Vote obligatoire = moralisme socialiste
Claude Bartolone a
remis son rapport intitulé « Libérer l’engagement des Français et refonder le
lien civique. La République par tous et pour tous » au chef de l’État. On sait
que le Président de l’Assemblée nationale ne fait pas partie de l’aile la plus
moderniste du Parti socialiste. Son rapport le confirme, à commencer par ses
propos introductifs très dirigés qui, citation de Bourdieu à l’appui,
critiquent l’« individualisme » et prône l’« égalité réelle » entre autres
perles.
Parmi ses
propositions, la mesure 4.7 entend « instaurer
le vote obligatoire pour tous les électeurs ». Claude Bartolone explique
que la citoyenneté n’est pas seulement un droit, «
c’est aussi un devoir » et que l’«
appartenance républicaine » se traduit par le vote.
Au-delà des visées
politiciennes qui ne tromperont personne et de l’invocation rituelle aux
valeurs de la République (à quand le camembert républicain ?) de la part de
ceux qui entendent politiser tout ce qui peut l’être, une telle proposition
témoigne du désarroi socialiste au troisième anniversaire de l’élection de
François Hollande.
Certes, le rapport ne
manque pas de rappeler que le vote obligatoire n’est pas inconnu en droit
constitutionnel français puisque les membres du collège électoral sénatorial
(mais eux seuls) y sont soumis.

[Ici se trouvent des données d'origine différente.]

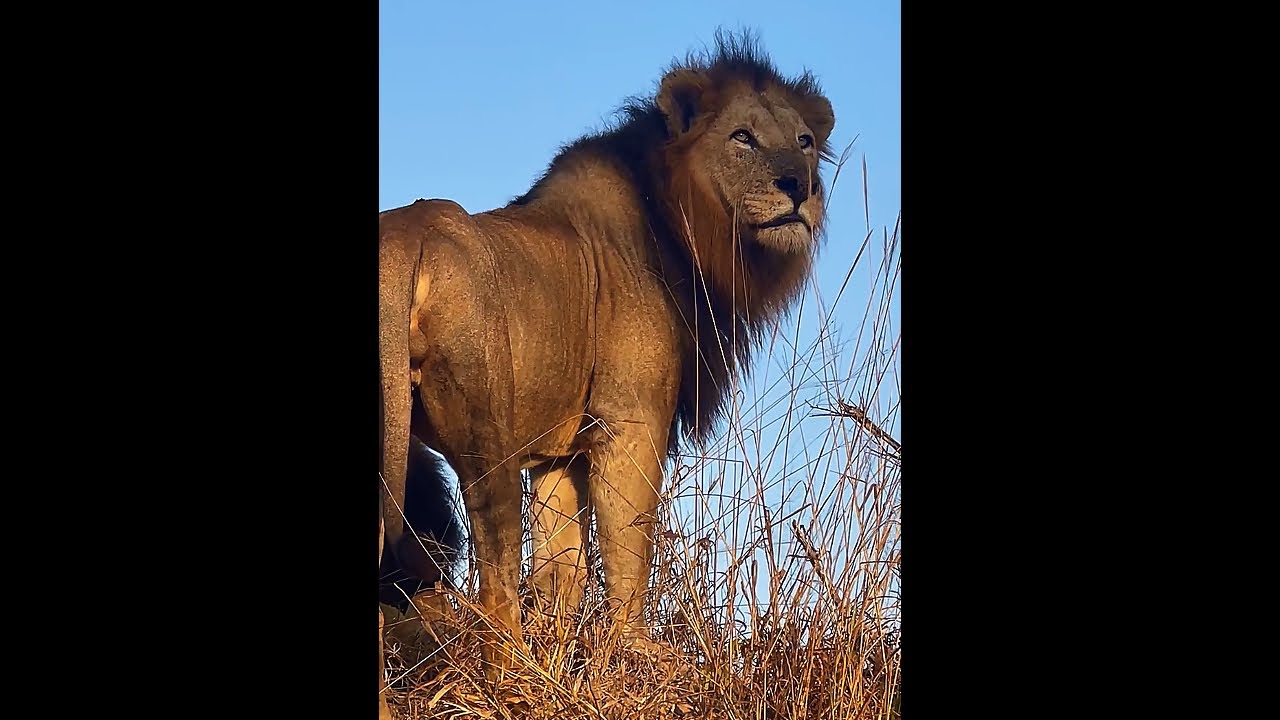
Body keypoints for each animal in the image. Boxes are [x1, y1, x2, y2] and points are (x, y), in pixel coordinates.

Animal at [378, 30, 835, 710]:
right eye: (743, 137)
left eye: (805, 141)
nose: (798, 185)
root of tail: (404, 241)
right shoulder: (630, 420)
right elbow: (628, 543)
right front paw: (636, 654)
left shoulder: (557, 452)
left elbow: (561, 568)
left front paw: (564, 658)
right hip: (485, 430)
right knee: (496, 582)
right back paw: (511, 679)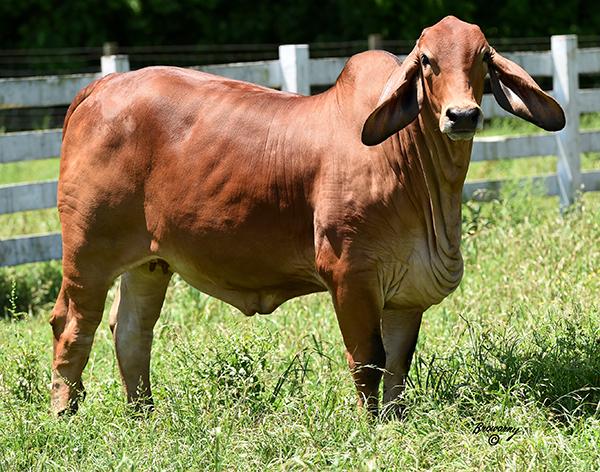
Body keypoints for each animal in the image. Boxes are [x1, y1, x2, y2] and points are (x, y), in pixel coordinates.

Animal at [49, 16, 564, 416]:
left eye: (482, 58)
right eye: (427, 61)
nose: (462, 115)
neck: (416, 173)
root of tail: (101, 86)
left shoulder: (406, 292)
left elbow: (398, 364)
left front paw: (395, 422)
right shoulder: (350, 275)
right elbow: (368, 359)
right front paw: (370, 427)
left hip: (150, 263)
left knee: (131, 332)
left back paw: (144, 415)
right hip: (87, 253)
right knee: (72, 326)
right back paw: (66, 414)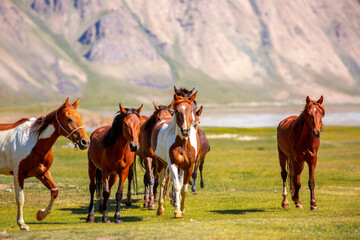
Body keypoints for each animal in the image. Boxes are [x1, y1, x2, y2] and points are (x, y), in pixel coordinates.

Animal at [0, 98, 89, 231]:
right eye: (69, 119)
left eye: (80, 117)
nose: (85, 142)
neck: (32, 142)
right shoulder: (18, 174)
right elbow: (20, 199)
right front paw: (22, 224)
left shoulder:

Certes, il ne manque pas de rappeler que
certains pays, européens ou autres, l’ont instauré, parfois il y a près ou plus
d’un siècle déjà, mais la Grèce socialiste s’en porte-t-elle mieux pour autant
?
À l’origine du vote
obligatoire se trouve l’idée, liée à la « souveraineté nationale », selon
laquelle l’électorat n’est pas un droit, mais une fonction. Or, la modernité
démocratique a fait du droit de suffrage un droit strictement individuel : si
j’ai le droit de voter, j’ai aussi le droit de ne pas le faire. Manifestement,
cette conception est insupportable aux yeux des socialistes, surtout lorsque
les citoyens, pour paraphraser l’expression amusée de Brecht, votent mal…
Avant tout, la
proposition du vote obligatoire témoigne de l’aveuglement d’un certain nombre
d’hommes politiques contemporains qui, au lieu d’agir sur les causes, entendent
traiter des conséquences d’un problème. En l’espèce, l’abstentionnisme, hormis
lors de l’élection présidentielle, est globalement croissant. Il s’explique,
par-delà la question technique de l’inscription sur les listes électorales, de
deux manières principales.
La première, sur
laquelle Claude Bartolone se concentre dans l’essentiel de son rapport, c’est
l’absence d’intégration « sociale » des électeurs potentiels ou leur faible
intégration. La seconde, qu’il néglige en fait, c’est le déséquilibre entre
l’offre et la demande électorales. Si les citoyens ne votent pas, la faute en
incombe à l’incompétence d’une grande partie de nos hommes politiques depuis
plus de quatre décennies. Claude Bartolone évince totalement la « rationalité »
de bien des électeurs : je ne vote pas car je n’y ai aucun intérêt. Pourquoi
perdre son temps à prendre connaissance des programmes indigents des partis
politiques ? Pourquoi perdre son temps à écouter des individus dont l’action
n’a pas prise sur la réalité ?
En politique, comme
dans la sphère économique, c’est l’offre qui crée la demande. Culpabiliser les
électeurs, faire du moralisme à la petite semaine, invoquer pompeusement les
valeurs de la République, ne changera rien à l’affaire.